Details of enabling Intel® Neural Compressor on bert model for Tensorflow.

This is a tutorial of how to enable bert model with Intel® Neural Compressor.

User Code Analysis

  1. User specifies fp32 model, calibration dataset q_dataloader, evaluation dataset eval_dataloader and metric in tuning.metric field of model-specific yaml config file.

  2. User specifies fp32 model, calibration dataset q_dataloader and a custom eval_func which encapsulates the evaluation dataset and metric by itself.

For bert, we applied the first one as we already have built-in dataset and metric for bert squad task.

Here we set the input tensor and output tensors name into inputs and outputs field.

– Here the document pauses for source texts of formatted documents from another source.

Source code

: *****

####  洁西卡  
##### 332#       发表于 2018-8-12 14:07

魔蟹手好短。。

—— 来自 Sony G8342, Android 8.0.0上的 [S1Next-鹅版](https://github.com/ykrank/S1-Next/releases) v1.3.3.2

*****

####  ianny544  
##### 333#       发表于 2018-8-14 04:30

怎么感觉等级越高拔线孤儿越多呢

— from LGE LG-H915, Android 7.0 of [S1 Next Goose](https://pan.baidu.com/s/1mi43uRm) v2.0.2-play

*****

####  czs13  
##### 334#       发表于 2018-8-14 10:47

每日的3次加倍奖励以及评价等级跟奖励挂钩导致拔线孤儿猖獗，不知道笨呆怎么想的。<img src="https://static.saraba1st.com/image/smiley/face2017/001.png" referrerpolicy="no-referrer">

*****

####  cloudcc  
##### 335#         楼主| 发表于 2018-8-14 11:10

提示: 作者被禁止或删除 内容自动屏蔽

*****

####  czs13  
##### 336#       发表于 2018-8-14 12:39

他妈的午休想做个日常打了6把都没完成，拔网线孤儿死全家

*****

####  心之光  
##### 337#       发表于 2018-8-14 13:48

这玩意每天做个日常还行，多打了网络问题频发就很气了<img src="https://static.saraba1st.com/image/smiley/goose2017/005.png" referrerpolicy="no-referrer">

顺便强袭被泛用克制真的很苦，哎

In this case we calibrate and quantize the model, and use our calibration dataloader initialized from a 'Dataset' object.

Code update

After prepare step is done, we add tune and benchmark code to generate quantized model and benchmark.

Quantization

        from neural_compressor import quantization
        from neural_compressor.config import PostTrainingQuantConfig

        conf = PostTrainingQuantConfig(inputs=['input_file', 'batch_size'],
                                       outputs=['IteratorGetNext:3', 'unstack:0', 'unstack:1'],
                                       calibration_sampling_size=[500])
        q_model = fit(FLAGS.input_model, conf=conf, calib_dataloader=dataloader,
                        eval_func=eval)

Benchmark

      from neural_compressor.benchmark import fit
      from neural_compressor.config import BenchmarkConfig
      conf = BenchmarkConfig(iteration=10, cores_per_instance=4, num_of_instance=1)
      fit(FLAGS.input_model, conf, b_func=eval)

The Intel® Neural Compressor quantization.fit() function will return a best quantized model under time constraint.